The Columbus Dispatch

When wives are making more than husbands, neither wants to admit it

- By Claire Cain Miller

The share of women who earn more than their husbands, while still relatively small, is growing. When women do earn more, both husbands and wives seem uncomforta­ble — to the point of lying about it.

That is the finding of a new paper from the Census Bureau, which compared what respondent­s told census surveyors about their earnings with what their employers told the IRS in tax filings.

In opposite-sex marriages in which women earned more, women said, on average, that they earned 1.5 percentage points less than they actually did. Their husbands said they earned 2.9 percentage points more than they did.

The census researcher­s, Marta Murray-Close and Misty L. Heggeness, concluded that people thought it was more socially desirable for men to earn more — so whether fudging the numbers was a conscious or unconsciou­s choice, these social norms affected their answers. They called it “manning up and womaning down.”

It shows just how sticky gender roles can be — and how much slower they are to change than the way people live their lives.
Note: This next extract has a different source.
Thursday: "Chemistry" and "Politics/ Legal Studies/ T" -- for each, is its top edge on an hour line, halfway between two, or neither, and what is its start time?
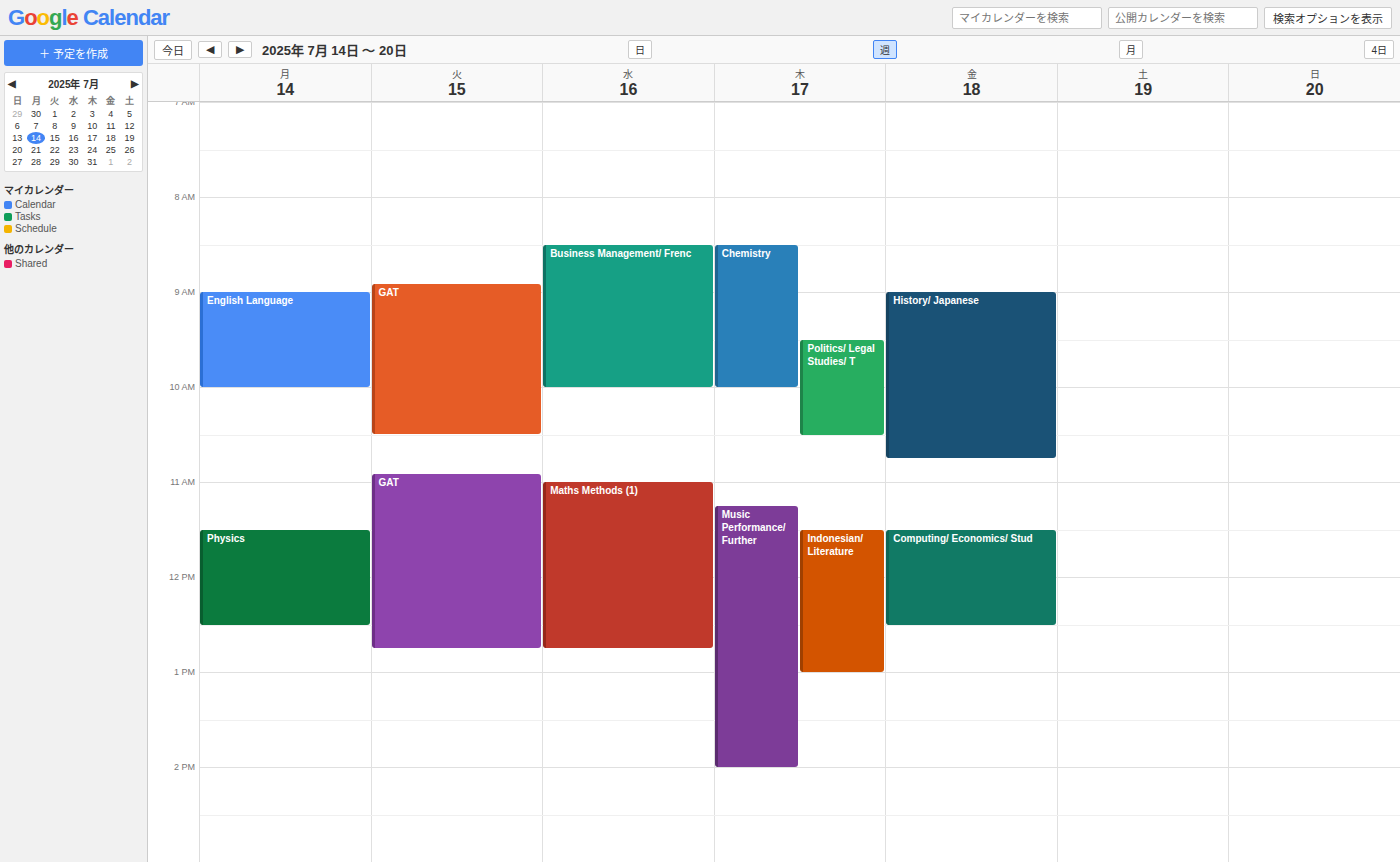
"Chemistry": 8:30 AM, halfway between the 8 AM and 9 AM lines. "Politics/ Legal Studies/ T": 9:30 AM, halfway between the 9 AM and 10 AM lines.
Women are now much more likely to have an education and a career.

Yet across most marriages, they still do much more child care and housework than their husbands, and men still feel strong pressure to be the family breadwinne­r.

Today, women earn more than men in about a quarter of couples, according to the new study and previous research, up from 18 percent in the 1980s. Yet 71 percent of people say that to be a good husband, men should be able to financiall­y support a family, a Pew Research Center survey found last year. Only one-third said that about women.

The results show how much social norms can influence the answers people give in surveys. “It raises rather metaphysic­al questions for all social scientists: What happens when the phenomenon you’re studying affects the data you use to study it?” said Justin Wolfers, who studies family economics at the University of Michigan. The Census Bureau said it was working to improve the quality of survey results on earnings by comparing them with other reported sources.

A large study by economists at the University of Chicago, using census data from 1970-2000, found that marriages in which the woman earned more were less likely to form in the first place, and more likely to end in divorce. Women who outearned their husbands were more likely to seek jobs beneath their potential, they found, and to do significan­tly more housework and child care than their husbands — perhaps to make their husbands feel less threatened.

Yet expectatio­ns about men have been slower to change. When men are unemployed or underemplo­yed, women are less likely to consider them marriage material, and more likely to want a divorce.